-- BEGIN SUPPLIED PASSAGE --

Jumanji has been sold through the partnership of Dwayne Johnson and Kevin Hart and while they're solid enough, it is their co-stars - Jack Black and Karen Gillan - who truly shine and benefit from the adventure. Black and Gillan's shared scenes are a particular highlight and while the group dynamic on the whole is enjoyable, Gillan and Black are easy stand-outs. The film owes them a great debt and they provide the audience with some hearty laughs, where as some of Johnson and Hart's gags feel stale the second they're spoken. Nick Jonas is strong in a supporting capacity, providing the film with an emotion that, as forced and predictable as it is, Jonas handles well.
Kasdan's direction is fine, racing through the set pieces and gleefully ticking off the 'blockbuster' checklist; he works to a tried-and-tested formula and it admittedly works for the film, but may leave some - myself included - hoping for more. Some of the special effects are a little ropey but the rumoured $90 million production budget is put to good use otherwise, effectively splashed across the screen. Henry Jackman's suitably intense and playful score is a tremendous addition to the film, working well to emphasise the intensity and comedy when it is required.

-- END SUPPLIED PASSAGE --
-- BEGIN DATA ENTRIES --

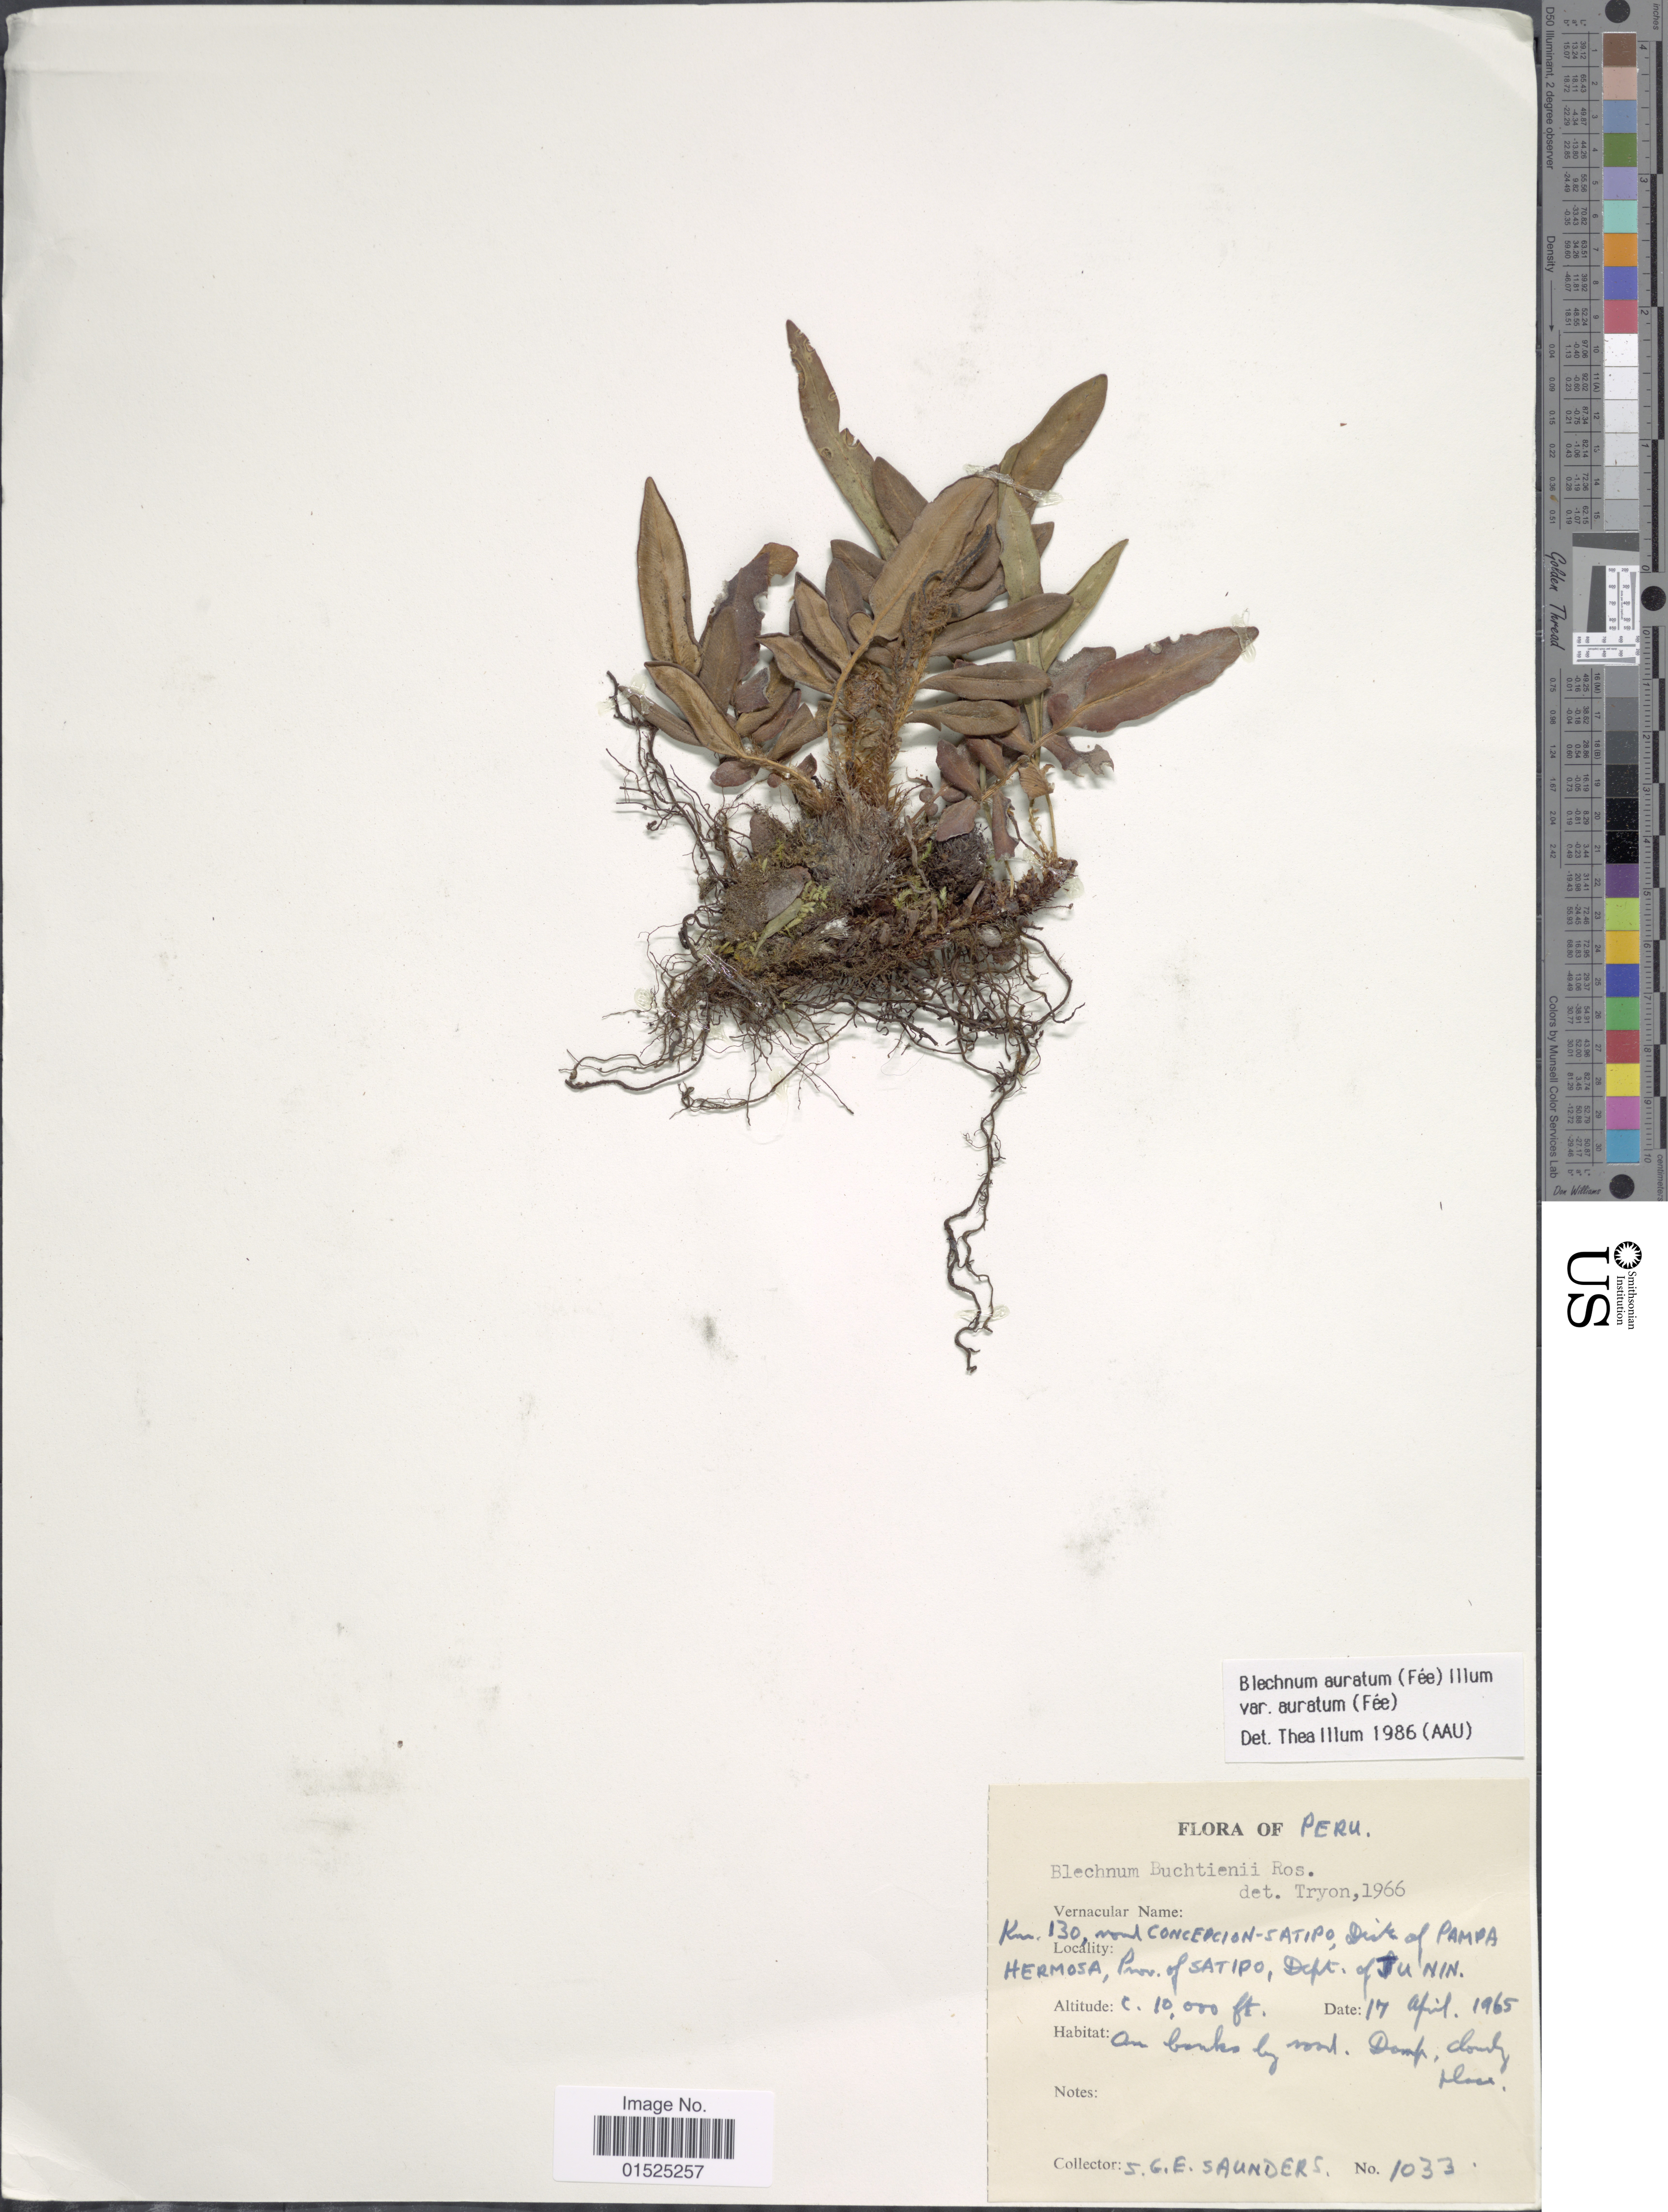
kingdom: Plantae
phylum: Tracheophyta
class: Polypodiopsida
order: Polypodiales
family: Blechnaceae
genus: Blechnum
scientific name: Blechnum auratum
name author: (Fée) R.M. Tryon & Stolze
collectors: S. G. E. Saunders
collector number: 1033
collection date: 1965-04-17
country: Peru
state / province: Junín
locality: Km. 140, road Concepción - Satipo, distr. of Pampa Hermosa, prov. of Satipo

-- END DATA ENTRIES --

→ REQUIRED TASKS
a – In the Jumanji review, what is the rumored production budget of the film?
b – Reproduce the stretch of the Jumanji review from "Kasdan's direction is" through "it is required.".
c – Based on the Jumanji review, explain why Henry Jackman's score is called a tremendous addition to the film.

→ RESULTS IN ORDER
a – $90 million

b –
Kasdan's direction is fine, racing through the set pieces and gleefully ticking off the 'blockbuster' checklist; he works to a tried-and-tested formula and it admittedly works for the film, but may leave some - myself included - hoping for more. Some of the special effects are a little ropey but the rumoured $90 million production budget is put to good use otherwise, effectively splashed across the screen. Henry Jackman's suitably intense and playful score is a tremendous addition to the film, working well to emphasise the intensity and comedy when it is required.

c – The review describes the score as suitably intense and playful. It works well to emphasize the intensity and comedy when the film requires them.